The whole-cell vaccine is probably a good example of the cost/benefit tradeoffs that have to be made in vaccine development. The worse the disease, the more side-effects can be tolerated in a vaccine. Vaccinia virus (the classic vaccine) has (as vaccines go) a terrible safety record, with severe adverse reactions ranging up to 1/300,000 (as I recall); but of course the risk of smallpox was so much higher that the overall benefit of vaccinia was obvious. Pertussis is also serious enough that a relatively high rate of adverse reactions was tolerable at the population level. For other diseases that have lower rates of complication (chicken pox, perhaps, is a good example here) the adverse reaction rate would have to be much lower to tilt the cost-benefit analysis.
The debate about vaccination is not always straight forward but it is important to receive the news good or bad. If it is wrong then we need to prove its wrong.
Andrew says too many vaccinations at one time?
DTP alone has killed say 39 by one yardstick; with one other vaccine at the same time the rate is more than 10 fold at 164, and add yet a third vaccine and it doubles again to 368 deaths from overload of vaccines?
Where is the proof that multivaccinations are not a problem? The idea that we can withstand 10 000 and not be overloaded is shown to be a lie by the figures of the US Government above.
For my money Andrew has hit the nail on the head lets look and not have preconceived ideas that people foist on us.
One death compares how to hundreds of vaccine related deaths?

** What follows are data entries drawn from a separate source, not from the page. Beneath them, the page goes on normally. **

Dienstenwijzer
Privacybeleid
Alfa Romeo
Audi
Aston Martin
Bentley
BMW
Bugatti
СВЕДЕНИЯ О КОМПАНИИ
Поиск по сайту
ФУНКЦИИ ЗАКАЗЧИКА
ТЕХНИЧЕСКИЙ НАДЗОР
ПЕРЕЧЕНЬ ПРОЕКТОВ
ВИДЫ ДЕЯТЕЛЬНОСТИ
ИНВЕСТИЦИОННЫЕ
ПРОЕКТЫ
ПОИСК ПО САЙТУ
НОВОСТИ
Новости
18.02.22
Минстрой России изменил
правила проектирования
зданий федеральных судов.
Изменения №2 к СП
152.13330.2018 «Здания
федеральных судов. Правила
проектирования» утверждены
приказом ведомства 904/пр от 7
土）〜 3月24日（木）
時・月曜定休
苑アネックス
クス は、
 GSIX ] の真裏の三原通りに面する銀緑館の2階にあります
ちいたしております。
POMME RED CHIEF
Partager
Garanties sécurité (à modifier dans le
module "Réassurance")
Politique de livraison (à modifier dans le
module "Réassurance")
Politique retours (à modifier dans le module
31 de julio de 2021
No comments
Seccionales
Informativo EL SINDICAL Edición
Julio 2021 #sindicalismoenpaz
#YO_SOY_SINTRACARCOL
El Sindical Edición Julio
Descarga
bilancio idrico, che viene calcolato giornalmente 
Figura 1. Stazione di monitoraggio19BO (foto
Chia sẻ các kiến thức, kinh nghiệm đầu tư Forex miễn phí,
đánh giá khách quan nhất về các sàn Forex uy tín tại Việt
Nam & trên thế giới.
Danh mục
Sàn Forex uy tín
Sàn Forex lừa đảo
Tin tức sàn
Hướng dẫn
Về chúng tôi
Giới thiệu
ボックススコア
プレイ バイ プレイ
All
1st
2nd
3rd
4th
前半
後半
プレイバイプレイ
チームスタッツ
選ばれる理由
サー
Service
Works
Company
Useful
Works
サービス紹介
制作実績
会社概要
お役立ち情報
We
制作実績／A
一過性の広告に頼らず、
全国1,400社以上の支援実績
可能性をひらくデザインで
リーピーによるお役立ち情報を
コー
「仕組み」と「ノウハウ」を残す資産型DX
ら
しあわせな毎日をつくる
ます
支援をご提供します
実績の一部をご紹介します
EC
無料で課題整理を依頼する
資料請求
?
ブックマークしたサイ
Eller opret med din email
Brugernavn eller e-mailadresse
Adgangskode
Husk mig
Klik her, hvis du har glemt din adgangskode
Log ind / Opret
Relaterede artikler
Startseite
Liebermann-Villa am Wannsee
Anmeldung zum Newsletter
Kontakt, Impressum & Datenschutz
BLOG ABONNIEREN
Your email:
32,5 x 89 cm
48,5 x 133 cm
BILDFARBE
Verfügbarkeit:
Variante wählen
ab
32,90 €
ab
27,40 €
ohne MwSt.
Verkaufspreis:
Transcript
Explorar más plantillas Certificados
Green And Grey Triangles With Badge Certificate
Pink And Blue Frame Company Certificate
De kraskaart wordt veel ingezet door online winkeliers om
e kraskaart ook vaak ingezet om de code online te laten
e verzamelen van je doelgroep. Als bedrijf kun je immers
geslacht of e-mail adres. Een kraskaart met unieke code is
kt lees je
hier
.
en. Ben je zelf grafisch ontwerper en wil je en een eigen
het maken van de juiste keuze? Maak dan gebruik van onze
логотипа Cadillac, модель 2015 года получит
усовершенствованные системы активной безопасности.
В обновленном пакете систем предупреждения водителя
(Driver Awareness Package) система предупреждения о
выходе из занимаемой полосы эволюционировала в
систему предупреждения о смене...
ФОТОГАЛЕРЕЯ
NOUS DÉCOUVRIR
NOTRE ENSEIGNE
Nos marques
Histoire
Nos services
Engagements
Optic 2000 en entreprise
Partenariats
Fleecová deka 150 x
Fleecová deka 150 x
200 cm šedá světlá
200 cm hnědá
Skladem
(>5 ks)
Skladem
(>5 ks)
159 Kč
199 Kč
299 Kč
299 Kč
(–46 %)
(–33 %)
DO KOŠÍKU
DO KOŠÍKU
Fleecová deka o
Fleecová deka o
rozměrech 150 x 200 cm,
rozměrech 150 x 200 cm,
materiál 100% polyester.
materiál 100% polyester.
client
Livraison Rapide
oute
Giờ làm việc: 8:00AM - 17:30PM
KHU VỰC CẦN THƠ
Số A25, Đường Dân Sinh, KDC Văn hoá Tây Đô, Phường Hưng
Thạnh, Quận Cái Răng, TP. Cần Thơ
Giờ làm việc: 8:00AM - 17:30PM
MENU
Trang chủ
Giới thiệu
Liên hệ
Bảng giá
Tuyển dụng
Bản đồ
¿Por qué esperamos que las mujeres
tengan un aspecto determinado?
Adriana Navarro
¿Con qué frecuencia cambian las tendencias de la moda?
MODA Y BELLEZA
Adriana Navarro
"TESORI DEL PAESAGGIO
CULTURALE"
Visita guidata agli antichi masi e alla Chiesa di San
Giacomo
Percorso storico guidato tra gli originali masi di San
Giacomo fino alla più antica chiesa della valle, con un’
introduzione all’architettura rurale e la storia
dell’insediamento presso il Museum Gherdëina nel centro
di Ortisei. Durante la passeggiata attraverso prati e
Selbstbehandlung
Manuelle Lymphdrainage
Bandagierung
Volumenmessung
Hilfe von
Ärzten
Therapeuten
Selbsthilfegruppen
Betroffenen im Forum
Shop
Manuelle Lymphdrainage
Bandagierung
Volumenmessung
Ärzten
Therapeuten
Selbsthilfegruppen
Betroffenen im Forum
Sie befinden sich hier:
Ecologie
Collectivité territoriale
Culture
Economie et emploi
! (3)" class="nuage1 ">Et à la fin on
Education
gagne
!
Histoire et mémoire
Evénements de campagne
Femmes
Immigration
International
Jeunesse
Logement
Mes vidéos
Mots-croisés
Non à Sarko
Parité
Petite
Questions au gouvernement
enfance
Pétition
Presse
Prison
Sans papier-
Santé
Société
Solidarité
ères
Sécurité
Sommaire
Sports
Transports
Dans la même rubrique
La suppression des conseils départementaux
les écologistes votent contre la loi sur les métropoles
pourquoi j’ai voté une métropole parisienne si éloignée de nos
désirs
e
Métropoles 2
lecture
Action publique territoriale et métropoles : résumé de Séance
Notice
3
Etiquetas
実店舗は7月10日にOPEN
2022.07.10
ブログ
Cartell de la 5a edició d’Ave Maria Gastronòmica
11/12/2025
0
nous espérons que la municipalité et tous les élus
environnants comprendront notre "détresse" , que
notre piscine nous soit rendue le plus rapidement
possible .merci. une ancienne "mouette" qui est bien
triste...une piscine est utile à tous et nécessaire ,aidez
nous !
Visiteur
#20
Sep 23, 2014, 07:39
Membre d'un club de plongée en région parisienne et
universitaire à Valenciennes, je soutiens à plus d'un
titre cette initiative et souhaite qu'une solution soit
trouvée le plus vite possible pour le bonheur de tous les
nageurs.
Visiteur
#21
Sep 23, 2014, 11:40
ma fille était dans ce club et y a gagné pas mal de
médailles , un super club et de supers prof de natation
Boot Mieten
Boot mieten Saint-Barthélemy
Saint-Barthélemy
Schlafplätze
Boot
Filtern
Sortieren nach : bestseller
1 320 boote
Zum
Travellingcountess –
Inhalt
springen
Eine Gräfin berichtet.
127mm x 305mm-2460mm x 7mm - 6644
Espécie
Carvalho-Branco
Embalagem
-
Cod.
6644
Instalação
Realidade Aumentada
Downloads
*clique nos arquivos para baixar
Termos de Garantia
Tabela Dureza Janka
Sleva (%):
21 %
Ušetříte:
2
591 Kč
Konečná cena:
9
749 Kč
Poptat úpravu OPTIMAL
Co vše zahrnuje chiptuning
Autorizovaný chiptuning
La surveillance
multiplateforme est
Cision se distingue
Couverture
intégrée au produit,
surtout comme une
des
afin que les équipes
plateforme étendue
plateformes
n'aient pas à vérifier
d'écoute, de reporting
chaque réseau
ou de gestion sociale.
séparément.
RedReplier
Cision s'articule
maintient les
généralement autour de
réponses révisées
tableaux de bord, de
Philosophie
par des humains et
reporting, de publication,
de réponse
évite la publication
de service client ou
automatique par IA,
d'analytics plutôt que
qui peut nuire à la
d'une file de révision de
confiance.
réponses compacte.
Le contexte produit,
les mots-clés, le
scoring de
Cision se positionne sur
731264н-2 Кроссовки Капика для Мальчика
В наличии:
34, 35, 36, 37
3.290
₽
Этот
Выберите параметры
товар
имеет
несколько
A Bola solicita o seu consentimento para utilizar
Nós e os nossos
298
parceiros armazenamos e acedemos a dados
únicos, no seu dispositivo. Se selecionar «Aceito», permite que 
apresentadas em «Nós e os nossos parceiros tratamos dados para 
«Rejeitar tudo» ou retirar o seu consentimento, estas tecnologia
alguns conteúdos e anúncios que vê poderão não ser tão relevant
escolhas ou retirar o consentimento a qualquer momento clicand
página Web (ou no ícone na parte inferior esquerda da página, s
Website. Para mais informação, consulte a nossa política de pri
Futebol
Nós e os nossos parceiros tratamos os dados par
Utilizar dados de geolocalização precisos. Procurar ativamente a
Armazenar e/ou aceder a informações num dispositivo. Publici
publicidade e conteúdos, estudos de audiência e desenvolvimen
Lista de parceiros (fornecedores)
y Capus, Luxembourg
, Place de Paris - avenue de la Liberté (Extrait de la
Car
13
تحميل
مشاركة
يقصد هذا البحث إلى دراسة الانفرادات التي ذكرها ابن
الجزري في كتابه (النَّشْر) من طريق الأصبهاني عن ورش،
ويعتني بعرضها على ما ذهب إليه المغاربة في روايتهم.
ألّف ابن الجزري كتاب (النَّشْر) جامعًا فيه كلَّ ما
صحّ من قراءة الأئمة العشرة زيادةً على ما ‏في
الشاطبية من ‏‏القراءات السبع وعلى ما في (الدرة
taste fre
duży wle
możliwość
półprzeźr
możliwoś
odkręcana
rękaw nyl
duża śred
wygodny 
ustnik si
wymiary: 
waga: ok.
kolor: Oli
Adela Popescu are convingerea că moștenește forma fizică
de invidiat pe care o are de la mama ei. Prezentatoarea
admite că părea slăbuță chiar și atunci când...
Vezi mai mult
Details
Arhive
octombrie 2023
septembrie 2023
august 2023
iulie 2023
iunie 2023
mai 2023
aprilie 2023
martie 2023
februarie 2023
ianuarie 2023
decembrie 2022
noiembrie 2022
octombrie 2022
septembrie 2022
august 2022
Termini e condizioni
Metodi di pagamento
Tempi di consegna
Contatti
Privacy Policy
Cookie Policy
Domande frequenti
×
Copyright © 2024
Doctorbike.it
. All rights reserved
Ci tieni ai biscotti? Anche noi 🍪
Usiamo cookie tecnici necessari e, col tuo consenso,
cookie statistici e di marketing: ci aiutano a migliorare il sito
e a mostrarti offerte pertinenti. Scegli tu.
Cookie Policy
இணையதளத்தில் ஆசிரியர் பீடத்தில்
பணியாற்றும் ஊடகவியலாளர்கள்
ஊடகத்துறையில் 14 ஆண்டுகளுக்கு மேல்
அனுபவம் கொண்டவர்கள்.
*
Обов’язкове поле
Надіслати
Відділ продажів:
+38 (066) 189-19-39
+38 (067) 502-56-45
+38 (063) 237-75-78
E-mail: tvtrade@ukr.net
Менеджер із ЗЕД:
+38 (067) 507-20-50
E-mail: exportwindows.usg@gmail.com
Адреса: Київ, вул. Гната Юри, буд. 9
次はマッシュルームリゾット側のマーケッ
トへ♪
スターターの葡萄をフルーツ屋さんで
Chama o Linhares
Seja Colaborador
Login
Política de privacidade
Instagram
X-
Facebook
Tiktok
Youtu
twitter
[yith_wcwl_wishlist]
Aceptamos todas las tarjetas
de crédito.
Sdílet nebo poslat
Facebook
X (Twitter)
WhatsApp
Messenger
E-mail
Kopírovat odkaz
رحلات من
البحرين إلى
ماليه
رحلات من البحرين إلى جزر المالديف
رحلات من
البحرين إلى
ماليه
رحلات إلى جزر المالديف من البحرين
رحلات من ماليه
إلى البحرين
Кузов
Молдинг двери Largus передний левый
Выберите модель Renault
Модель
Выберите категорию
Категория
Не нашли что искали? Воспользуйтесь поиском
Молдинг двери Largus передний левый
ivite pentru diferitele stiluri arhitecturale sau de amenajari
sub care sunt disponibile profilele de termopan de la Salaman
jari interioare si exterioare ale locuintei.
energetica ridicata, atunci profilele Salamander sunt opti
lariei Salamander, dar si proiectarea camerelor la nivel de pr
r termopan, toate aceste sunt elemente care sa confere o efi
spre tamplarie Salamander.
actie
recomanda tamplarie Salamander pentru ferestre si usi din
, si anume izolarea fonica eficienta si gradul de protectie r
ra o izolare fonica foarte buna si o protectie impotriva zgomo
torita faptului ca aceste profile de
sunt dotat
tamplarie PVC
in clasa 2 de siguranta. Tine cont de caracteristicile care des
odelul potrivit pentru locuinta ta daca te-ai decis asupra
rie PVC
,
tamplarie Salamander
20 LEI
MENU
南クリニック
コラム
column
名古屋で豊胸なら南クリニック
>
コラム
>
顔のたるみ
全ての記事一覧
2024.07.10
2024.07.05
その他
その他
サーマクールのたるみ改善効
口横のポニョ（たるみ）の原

And yes, pertussis vaccines – we need – but what has happened to tuberculosis which kills hundreds in the UK and the vaccine seems not to work. Can’t we get the old vaccines working before starting on illnesses that didn’t exist when I was young.
John Fryer
As the prevalence of a disease drops, the socially acceptable level of negative effects also drops, so there is a need for ongoing research into improved vaccines etc. Combined DTP and MMR vaccines were part of this response – reducing the number of times children have to present for vaccination and the number of injections each time. Stopping vaccinations once diseases are wiped out in a country is another method – with the benefit of fewer vaccination effects balanced against increased risks if/when the disease is reintroduced to the area. In Australia we no longer have universal vaccination against Tuberculosis partly beause the disease is now uncommon here.
I don’t know where John Fryer gets his information from – I know there is serious research into the effects of combining vaccines and how to achieve maximum public health benefits with minimum risks.
The US vaccine-injury compensation programme sounds potentially very sensible – helping people who suffer the rare adverse effects as part of promoting herd immunity. It is also potentially abused by claiming for incidents which are not caused by the vaccine. The argument against it that I like least is that is encourages negative perceptions of vaccination by admitting serious effects can occur.
Thanks for the quote about the beneficial effects of the call for safer vaccines.